To her Thatcherite admirers, Priti Patel, our new Home Secretary and the first British-Asian woman to hold the role, remains a key figure in the Tories’ hard-Right ‘hang ’em and flog ’em’ brigade.
Only a year after she became an MP in 2010, she caused uproar on BBC TV’s Question Time when she called for the return of the death penalty – abolished in 1965, seven years before she was born – even if it meant that innocent people were executed after false convictions.
‘This is about our criminal justice system doing what it says on the tin,’ she cried. ‘Capital punishment would act as a deterrent.’ It was a pronouncement that delighted those who also cheered her once-implacable opposition to David Cameron’s pledge to spend 0.7 per cent of GDP on aid.

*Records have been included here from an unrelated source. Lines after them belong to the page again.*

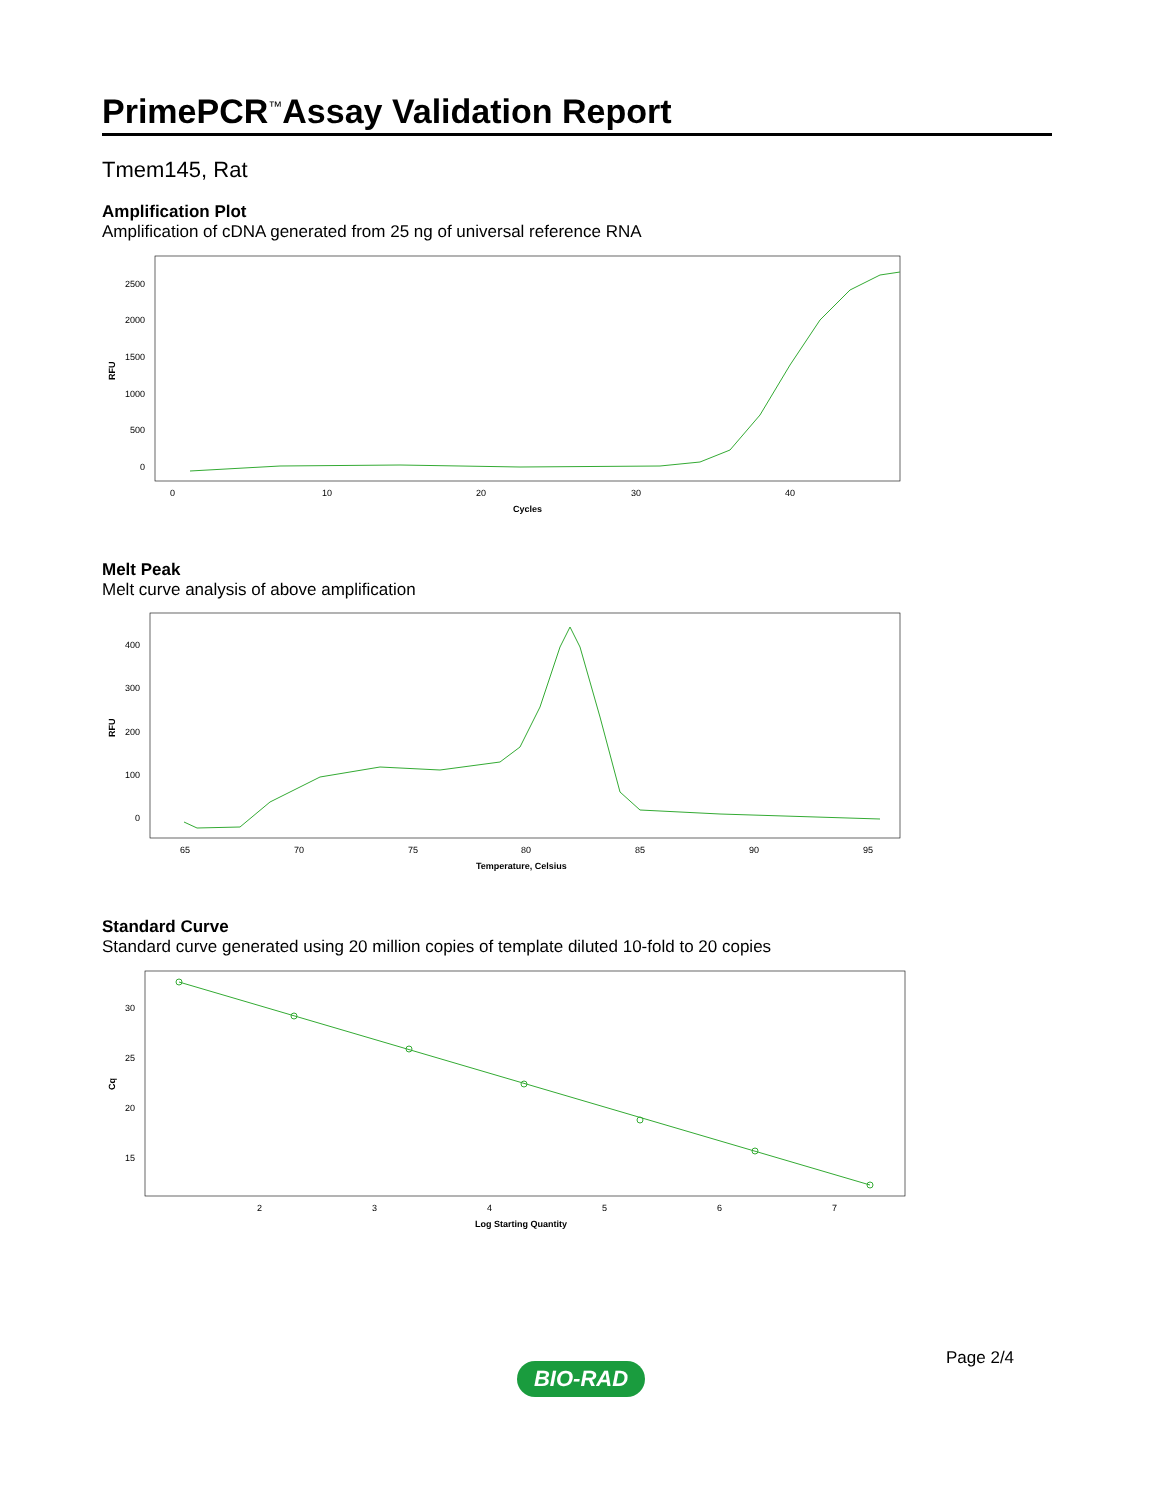PrimePCR<sup>™</sup>Assay Validation Report
Tmem145, Rat
Amplification Plot
Amplification of cDNA generated from 25 ng of universal reference RNA
RFU
2500
2000
1500
1000
500
0
0
10
20
30
40
Cycles
Melt Peak
Melt curve analysis of above amplification
RFU
400
300
200
100
0
65
70
75
80
85
90
95
Temperature, Celsius
Standard Curve
Standard curve generated using 20 million copies of template diluted 10-fold to 20 copies
Cq
30
25
20
15
2
3
4
5
6
7
Log Starting Quantity
Page 2/4
BIO-RAD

Small wonder that her critics on the Left dub her a modern-day Norman Tebbit, the arch-Thatcherite and social conservative. Indeed, Patel is a great admirer of Mrs Thatcher, who famously lived – like the new Home Secretary – above a shop.

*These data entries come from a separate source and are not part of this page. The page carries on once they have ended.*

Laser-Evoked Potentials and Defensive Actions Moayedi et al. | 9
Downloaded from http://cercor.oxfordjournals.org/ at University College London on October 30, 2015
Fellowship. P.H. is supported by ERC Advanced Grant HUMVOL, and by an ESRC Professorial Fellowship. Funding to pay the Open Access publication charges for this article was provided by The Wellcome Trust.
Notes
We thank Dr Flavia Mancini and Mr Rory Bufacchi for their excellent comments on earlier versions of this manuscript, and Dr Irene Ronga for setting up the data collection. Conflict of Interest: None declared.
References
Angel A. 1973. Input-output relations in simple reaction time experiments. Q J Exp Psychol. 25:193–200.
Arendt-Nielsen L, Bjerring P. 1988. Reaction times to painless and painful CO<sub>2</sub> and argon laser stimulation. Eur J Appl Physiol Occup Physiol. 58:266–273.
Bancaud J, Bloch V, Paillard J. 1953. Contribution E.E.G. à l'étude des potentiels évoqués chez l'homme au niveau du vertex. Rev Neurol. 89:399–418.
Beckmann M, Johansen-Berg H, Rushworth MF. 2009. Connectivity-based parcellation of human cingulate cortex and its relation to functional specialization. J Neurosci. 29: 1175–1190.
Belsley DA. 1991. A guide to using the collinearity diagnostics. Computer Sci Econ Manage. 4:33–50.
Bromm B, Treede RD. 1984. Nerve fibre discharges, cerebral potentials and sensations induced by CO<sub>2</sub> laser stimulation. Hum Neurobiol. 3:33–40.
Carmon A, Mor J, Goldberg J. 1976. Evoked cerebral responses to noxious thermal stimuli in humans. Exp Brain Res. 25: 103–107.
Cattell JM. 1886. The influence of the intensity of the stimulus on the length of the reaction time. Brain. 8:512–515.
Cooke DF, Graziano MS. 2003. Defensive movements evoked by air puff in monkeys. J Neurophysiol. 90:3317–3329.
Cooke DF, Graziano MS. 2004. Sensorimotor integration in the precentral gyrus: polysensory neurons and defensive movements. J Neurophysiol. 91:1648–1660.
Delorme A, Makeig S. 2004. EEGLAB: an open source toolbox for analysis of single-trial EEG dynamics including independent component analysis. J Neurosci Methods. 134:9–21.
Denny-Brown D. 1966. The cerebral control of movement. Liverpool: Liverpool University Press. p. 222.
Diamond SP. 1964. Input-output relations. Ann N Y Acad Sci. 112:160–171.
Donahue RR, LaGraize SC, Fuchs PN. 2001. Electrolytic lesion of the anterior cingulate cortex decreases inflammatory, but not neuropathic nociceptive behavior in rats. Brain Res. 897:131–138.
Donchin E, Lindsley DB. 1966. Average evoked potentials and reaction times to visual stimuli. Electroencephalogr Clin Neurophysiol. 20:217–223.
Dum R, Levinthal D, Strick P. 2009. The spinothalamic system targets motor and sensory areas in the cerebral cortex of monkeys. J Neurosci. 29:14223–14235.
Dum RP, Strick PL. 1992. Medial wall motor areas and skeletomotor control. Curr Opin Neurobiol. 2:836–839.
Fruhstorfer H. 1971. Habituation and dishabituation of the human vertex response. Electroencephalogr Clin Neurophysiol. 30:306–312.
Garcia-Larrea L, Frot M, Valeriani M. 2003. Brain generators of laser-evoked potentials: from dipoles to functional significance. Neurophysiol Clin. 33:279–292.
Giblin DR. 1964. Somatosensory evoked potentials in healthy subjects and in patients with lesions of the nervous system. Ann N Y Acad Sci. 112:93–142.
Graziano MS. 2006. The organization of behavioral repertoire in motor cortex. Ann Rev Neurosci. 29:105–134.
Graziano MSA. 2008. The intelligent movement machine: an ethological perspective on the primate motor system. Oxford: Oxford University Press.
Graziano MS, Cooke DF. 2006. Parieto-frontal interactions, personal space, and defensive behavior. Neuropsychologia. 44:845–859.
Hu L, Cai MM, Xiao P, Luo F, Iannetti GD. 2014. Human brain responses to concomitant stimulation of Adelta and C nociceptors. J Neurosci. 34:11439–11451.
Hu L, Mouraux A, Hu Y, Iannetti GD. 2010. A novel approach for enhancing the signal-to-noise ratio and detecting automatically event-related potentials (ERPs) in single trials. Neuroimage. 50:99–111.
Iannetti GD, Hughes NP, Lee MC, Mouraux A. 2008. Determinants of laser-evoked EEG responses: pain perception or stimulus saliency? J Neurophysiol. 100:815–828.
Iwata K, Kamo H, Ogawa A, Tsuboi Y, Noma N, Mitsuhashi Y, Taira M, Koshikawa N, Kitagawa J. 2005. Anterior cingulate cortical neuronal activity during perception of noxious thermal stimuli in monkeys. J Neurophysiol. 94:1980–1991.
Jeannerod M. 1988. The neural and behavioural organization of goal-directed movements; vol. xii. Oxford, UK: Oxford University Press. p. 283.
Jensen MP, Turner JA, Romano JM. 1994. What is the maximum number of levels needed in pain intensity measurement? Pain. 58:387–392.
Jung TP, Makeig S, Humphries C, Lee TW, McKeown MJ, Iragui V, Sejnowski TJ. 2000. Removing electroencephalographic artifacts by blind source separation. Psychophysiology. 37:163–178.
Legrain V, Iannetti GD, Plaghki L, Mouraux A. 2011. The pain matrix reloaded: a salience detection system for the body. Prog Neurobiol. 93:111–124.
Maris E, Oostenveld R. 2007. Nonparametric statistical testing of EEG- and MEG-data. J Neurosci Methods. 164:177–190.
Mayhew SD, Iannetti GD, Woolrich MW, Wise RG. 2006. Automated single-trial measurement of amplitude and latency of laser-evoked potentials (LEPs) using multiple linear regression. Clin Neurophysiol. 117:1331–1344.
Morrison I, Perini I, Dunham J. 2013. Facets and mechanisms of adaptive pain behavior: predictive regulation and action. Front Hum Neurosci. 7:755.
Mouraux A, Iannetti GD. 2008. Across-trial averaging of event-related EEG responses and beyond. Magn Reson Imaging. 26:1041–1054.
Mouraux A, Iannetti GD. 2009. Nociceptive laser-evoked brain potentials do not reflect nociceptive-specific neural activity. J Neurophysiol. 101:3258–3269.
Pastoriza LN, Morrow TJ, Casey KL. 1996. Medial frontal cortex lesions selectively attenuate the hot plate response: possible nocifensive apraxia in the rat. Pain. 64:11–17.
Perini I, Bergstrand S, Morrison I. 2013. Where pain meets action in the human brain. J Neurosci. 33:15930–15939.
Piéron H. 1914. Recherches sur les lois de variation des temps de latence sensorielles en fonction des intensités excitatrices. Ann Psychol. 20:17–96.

‘I met her many times,’ Patel has said, ‘and I had a great bond with her. She was kind to me.’
Yet unlike Thatcher, who famously said ‘the lady’s not for turning’, Patel has repeatedly U-turned on some of her previous positions.
For example, she used to call noisily for the Department for International Development to be axed. It was perhaps ironic, therefore, that when Theresa May promoted Patel to run that department – with responsibility for spending millions in foreign aid – she swiftly overcame her objections.
The National Audit Office later said money was being wasted by her department’s ‘rush’ to hit the 0.7 per cent target.
On capital punishment, too, she dramatically changed her position. MPs had challenged Patel repeatedly on the question of whether British aid money should go to countries that still execute people. After dodging whether or not she supported the reintroduction of capital punishment several times, she finally said: ‘The answer is no. I have made this clear.’
So who exactly is this striking success story – testament, many say, to the power that hard work and discipline can still achieve in Britain?
Patel’s Ugandan-Indian family arrived penniless in this country in 1972, fleeing the murderous tyrant Idi Amin and having to abandon a fortune in tea and coffee plantations.
Her father, Sushil (also her middle name), abandoned plans to go to university and opened a corner shop in Tottenham, North London, with his wife Anjana and his parents.
Patel, now 47, lived above the shop and worked most mornings behind the counter before school. She was educated at a comprehensive school in Watford, joined the Tory party at 17 and studied economics at Keele University. After a spell working for the Conservative Party under former leader William Hague, she became a lobbyist for cigarette companies.
In 2004 she married Alex Sawyer, her former office manager, with whom she has a son, Freddie.
She has said: ‘I’ve been brought up with Conservative values: family, work hard, education. I don’t think twice about working seven days a week.’
Surveys of the ConservativeHome website, the bible for Tory activists, now consistently place her in the four most popular ministers.
But in November 2017 her political career seemed to fall apart when it emerged that, on a family holiday to Israel, she had met as many as 12 senior figures from the Israeli government including prime minister Benjamin Netanyahu.
She had not informed her department, or Boris Johnson (the then-foreign secretary), or Theresa May, who would have probably blocked the meetings. Critics accused her of seeking to run her own freelance foreign policy team in the Middle East.
On her return, she demanded her own department change its aid guidelines to give money to the Israeli army so it could carry out humanitarian work in the disputed Golan Heights.
In Westminster there was disbelief that she had barged into an area that was rightfully the Foreign Secretary’s. Using doublespeak that could have come from the TV series Yes, Minister, Patel claimed that Johnson had ‘been aware of the visit but not in advance of it’. She was forced to resign.
Critics now believe these high-powered meetings in Israel signalled her ambition to one day become prime minister.
Now that she has won one of the four great offices of state, this prospect no longer seems quite so far-fetched.